July’s 5 Can’t-Miss Movies
1 Public Enemies
Michael Mann makes digital art of the Dillinger tale, shooting largely on Illinois locations.
2 The Hurt Locker
Kathryn Bigelow’s apparently made the explosive masterpiece everyone’s been waiting for since “Near Dark.” And could this be the Iraq-set movie that actually catches fire with audiences?
3 Three Monkeys
Nuri Bilge Ceylan’s latest fine-art enterprise is a heightened photographic beauty about bad intentions and troubled relationships: nothing new there.
4 Funny People
Judd L. Brooks? James L. Apatow? The director of “Knocked Up” writes and directs his two-and-a-half-hour-plus comic opera about comedy after life after fear of imminent death. With the usual Apatow boners (including Apatow spouse Leslie Mann), plus Adam Sandler and Eric Bana, who began as a stand-up.

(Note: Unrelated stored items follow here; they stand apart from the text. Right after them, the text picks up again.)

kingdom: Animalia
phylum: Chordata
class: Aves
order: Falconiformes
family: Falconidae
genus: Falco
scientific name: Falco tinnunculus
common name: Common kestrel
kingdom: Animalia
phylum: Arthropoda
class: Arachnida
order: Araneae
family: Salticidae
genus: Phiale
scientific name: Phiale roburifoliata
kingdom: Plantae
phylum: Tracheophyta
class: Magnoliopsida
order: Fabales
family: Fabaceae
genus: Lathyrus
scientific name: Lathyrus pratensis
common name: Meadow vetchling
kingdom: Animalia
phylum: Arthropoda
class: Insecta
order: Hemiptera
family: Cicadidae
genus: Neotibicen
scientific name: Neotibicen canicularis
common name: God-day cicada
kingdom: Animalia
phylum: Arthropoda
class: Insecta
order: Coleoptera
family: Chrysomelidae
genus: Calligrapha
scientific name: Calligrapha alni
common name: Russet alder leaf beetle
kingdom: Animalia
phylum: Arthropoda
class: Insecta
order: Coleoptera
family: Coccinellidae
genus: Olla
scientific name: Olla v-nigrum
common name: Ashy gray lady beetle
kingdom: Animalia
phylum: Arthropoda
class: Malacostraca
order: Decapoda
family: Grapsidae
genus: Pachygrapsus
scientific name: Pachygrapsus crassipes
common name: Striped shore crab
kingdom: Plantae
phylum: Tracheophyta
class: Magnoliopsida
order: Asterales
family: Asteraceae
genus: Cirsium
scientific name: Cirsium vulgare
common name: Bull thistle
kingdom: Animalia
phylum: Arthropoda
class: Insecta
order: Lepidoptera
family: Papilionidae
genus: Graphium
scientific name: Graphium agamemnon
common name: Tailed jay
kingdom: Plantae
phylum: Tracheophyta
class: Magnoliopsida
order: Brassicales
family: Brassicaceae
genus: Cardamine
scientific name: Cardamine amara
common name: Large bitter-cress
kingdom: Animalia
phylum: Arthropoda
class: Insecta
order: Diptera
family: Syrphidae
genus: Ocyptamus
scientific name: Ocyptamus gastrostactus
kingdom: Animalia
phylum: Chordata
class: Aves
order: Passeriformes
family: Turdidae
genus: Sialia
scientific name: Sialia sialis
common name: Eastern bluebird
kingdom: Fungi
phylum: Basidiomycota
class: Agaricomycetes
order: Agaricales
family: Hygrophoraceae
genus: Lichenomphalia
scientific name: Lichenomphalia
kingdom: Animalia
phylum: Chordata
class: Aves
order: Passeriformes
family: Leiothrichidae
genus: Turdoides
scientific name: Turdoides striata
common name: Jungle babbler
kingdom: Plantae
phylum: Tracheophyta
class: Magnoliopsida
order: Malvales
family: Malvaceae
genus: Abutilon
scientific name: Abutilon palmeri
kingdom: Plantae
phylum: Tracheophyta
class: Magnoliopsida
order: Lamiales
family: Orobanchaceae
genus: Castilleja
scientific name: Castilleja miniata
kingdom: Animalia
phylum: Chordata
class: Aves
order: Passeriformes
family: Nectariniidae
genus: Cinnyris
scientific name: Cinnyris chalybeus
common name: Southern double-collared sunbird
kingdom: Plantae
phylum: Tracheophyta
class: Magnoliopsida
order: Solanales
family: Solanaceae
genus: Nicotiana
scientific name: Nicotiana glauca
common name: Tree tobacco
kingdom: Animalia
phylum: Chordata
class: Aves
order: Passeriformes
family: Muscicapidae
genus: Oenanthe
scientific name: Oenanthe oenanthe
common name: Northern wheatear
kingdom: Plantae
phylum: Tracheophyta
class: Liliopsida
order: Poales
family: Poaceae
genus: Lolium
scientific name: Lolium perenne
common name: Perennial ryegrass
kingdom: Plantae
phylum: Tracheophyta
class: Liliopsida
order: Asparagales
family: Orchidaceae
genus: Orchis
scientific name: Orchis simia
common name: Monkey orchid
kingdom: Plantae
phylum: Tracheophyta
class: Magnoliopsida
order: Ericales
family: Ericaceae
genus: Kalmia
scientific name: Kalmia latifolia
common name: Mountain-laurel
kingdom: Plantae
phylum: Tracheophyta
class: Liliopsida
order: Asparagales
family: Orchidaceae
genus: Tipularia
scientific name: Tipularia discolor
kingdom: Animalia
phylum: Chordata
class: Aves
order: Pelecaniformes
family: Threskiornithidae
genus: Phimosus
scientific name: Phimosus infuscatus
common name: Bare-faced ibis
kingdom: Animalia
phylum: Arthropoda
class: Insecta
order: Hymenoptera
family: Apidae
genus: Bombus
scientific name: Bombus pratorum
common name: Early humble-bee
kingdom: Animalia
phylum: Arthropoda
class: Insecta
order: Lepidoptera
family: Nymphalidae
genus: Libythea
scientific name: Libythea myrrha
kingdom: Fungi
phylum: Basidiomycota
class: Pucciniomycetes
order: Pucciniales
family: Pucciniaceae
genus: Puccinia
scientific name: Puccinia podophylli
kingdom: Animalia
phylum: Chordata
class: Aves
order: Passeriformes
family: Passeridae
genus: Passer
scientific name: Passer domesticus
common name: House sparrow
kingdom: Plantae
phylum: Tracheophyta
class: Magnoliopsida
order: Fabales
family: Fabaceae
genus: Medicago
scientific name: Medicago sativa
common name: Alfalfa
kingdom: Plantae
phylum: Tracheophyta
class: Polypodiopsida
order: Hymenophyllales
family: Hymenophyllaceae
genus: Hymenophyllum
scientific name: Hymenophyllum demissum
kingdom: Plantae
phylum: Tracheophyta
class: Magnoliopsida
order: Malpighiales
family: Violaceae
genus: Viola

5 Made In U.S.A/Two Or Three Things I Know About Her
Further 35mm restorations of Jean-Luc Godard’s bold-‘n’-bright 1960s output.
August’s 5 Can’t-Miss Movies
1 Ponyo
Miyazaki-san, still hand-drawn, still filled with wonder.
2 Revanche
Austria’s foreign-language Academy Award nominee is a gritty neo-noir that tightens the screws again and again. Redemption does not always follow revenge.
3 The September Issue
R. J. Cutler goes to press with Vogue’s Anna Wintour: a biting look at the bitter fashion trade that may already be in the throes of obsolescence.
4 Paper Heart
Charlyne Yi and Michael Cera in a mock-doc about their deadpan real-life relationship. More twee than a teenage tweet?
5 Inglourious Basterds
If the finished product is anything like the script leaked onto the Internet (conceivably by Tarantino’s own minions), the results will either be beyond obseen or close to genious. Three hours of Jewish soldiers scalping Nazis alternating with sequences of French filmmaking under the Occupation? Pass the pipe.